As this is happening, Julian Peck comes out of nowhere to congratulate the smug, but now very puzzled, Roger Ventriss. Rog wonders what he’s doing there, while Peck goes on telling him what a stellar job was done with the abduction, and with only one casualty too.

Roger is dumb enough to actually ask who the casualty was… two silencered-bullets takes care of that answer for him. Julian offers “one down, and one to go”.

Commentary: Okay, I wasn’t expecting Roger’s quick exit from this scheme. I almost enjoyed that bit of surprise, except for the very clear board stuck in the front of Craig Huebing’s doctor’s coat which ruined the bit. Especially since we don’t actually get a squib effect on camera anyway, making it unnecessary. We can guess that this was edited afterward because the effect wasn’t working, but was after filming so they couldn’t reshoot the scene without the squib board. Quite unfortunate.

Scene 26: As Julian is overvoicing “one to go” we focus on Steve on a ski trip [I had really hoped that he was talking about The Chairman, and we were going to get a subplot about his attempted coup over the Organization. But obvs, his focus is vengeance on Steve for embarrassing him instead].

Steve flirts/harasses a lone female skier on the slope.

Scene 27: Skip to Steve’s rented cabin where lone female skier has joined him on a bear run in front of a fire place with fruit and wine. They’re lightly making out.

We’re in Aspen and our lone female skier asks if he gets up to Aspen often, which allows Steve the bon mot of how he tries ‘to get up as often as possible’.

They’re interrupted by a phone ring. Steve answers, and we can guess from his disappointed nod and placing the phone down, that it was Oscar explaining the urgency of his returning to D.C. immediately.

Scene 28: Back at the Paris Hospital, another patient with a bundled face is rushed in. This, unremarkably, is Steve being brought in undercover [Why?].

Oscar joins Steve in a surgical suite he was rolled into. He explains that the reporters are still hanging around, to explain why the mummy routine. He thanks Steve for joining them there and Steve jokes he couldn’t refuse when this was the first time Oscar had actually said ‘please’.

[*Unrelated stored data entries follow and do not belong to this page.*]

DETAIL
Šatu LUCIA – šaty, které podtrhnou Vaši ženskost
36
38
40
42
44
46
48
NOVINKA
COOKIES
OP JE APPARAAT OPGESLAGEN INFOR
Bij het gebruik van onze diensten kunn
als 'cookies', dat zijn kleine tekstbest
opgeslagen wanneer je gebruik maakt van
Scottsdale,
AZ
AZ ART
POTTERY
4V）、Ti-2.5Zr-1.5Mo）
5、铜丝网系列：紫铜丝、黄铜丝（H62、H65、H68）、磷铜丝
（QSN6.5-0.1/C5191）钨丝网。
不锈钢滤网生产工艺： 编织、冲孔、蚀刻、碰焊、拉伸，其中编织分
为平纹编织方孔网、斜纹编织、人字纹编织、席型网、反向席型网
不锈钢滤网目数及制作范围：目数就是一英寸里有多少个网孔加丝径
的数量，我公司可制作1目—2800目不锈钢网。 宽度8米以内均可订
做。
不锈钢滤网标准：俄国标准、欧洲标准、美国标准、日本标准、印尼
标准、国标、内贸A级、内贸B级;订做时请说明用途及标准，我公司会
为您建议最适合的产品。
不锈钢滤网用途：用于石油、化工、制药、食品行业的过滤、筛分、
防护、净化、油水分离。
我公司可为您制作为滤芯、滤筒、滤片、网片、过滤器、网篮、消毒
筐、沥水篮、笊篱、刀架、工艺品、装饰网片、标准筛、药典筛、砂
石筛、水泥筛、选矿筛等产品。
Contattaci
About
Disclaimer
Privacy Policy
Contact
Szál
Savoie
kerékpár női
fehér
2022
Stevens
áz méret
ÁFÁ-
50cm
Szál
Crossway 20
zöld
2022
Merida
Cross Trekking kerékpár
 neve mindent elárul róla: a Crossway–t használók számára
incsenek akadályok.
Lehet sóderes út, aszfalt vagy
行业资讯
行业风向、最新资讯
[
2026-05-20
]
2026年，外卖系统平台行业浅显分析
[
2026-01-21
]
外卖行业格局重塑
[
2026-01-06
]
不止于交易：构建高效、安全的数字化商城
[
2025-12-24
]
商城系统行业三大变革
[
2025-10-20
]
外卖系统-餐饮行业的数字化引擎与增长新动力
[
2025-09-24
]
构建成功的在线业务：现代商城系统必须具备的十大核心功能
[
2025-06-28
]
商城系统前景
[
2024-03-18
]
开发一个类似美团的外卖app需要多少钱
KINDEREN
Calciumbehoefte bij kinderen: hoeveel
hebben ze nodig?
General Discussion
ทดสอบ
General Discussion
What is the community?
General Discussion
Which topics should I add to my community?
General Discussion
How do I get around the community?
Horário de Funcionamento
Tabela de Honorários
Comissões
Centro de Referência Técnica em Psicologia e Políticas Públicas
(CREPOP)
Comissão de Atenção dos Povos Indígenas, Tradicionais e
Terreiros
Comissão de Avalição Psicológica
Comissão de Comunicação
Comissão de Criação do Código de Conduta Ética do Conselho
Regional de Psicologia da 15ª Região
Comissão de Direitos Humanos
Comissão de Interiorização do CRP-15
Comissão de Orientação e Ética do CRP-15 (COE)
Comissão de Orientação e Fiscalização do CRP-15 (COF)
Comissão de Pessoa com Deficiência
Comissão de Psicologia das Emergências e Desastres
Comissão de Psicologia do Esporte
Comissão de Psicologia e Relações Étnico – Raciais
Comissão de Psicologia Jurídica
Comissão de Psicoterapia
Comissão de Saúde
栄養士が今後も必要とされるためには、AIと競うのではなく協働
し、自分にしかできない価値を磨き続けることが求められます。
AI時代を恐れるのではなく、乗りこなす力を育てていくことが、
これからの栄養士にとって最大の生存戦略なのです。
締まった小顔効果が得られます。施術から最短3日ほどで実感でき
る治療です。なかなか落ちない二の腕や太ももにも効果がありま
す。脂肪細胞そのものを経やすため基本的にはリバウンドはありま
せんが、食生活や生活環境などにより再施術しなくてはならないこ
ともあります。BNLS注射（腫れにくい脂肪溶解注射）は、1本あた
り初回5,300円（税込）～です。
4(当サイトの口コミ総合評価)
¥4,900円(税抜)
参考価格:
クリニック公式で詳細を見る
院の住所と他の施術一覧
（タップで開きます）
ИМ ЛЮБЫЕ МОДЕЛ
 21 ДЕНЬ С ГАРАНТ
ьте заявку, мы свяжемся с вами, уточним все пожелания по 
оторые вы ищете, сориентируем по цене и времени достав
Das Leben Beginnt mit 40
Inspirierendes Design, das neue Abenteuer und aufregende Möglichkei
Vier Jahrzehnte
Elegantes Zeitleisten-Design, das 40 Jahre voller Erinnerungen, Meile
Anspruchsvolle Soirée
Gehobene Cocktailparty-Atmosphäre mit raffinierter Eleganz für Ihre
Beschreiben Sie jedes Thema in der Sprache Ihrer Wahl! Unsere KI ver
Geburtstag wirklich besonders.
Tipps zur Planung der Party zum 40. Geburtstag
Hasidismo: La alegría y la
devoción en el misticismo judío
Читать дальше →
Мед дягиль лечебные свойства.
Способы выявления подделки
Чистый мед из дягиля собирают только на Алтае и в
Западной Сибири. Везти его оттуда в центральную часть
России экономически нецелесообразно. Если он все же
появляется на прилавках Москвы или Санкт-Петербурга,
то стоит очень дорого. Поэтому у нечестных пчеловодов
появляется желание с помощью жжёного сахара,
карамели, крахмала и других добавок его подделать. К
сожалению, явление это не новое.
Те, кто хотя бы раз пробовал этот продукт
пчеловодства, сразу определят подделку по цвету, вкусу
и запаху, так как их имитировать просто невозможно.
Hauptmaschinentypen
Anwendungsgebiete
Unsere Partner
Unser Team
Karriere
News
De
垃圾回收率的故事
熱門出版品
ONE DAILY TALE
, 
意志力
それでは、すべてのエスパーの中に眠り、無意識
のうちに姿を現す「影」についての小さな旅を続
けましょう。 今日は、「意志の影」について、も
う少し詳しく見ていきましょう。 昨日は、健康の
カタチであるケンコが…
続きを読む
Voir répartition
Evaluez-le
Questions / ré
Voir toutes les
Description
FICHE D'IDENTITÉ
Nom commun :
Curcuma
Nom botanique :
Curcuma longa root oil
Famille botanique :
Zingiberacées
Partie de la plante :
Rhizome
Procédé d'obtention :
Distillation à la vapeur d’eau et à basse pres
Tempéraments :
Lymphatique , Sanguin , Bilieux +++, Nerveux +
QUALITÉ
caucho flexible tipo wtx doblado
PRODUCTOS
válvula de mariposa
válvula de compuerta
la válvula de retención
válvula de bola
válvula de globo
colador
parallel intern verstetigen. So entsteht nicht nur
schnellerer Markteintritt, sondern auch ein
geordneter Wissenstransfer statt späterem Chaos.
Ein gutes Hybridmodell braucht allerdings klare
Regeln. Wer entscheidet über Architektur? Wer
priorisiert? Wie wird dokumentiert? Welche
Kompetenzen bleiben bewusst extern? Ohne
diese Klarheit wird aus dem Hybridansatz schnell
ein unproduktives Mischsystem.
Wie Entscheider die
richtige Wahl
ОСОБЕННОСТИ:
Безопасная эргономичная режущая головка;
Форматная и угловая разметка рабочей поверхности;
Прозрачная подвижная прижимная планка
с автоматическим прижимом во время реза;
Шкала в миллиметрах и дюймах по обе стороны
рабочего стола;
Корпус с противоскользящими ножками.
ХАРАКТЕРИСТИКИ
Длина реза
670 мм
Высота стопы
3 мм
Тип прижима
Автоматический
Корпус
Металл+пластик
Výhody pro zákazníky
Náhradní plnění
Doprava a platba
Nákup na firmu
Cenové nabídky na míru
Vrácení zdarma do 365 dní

Oscar breaks out the ring that the President gave Mr. Cameron on his 50th birthday and his glasses which were delivered by courier to establish communication with the abductors. Before we go any further Mel, our agent who got himself easily knocked out in the hallway, joins them.

Oscar, Mel and Steve go a short-term office setup within the hospital that was supposedly for Mr. Cameron’s convenience while convalescing from pneumonia, with Oscar telling him that the ransom is $1B -- a ridiculous sum, to be sure. Oscar takes a phone call from Washington while Mel and Steve wait patiently.

Commentary: Talking, walking, talking, talking… none of it informative or urgent.
Blah, blah… god this is going to be a long review if I have to keep stopping to paraphrase extraneous dialog, instead of skipping forward to Steve on his mission.

Scene 29: Steve gets his assignment to find William. Henry. Cameron. Though even Oscar is feeling a bit pessimistic about finding the man if Washington decides not to give in to the ransom demand.

Mel, surprised, tells Austin he didn’t even know that Steve was on the team. Steve jokingly says he’s on the Taxi Squad.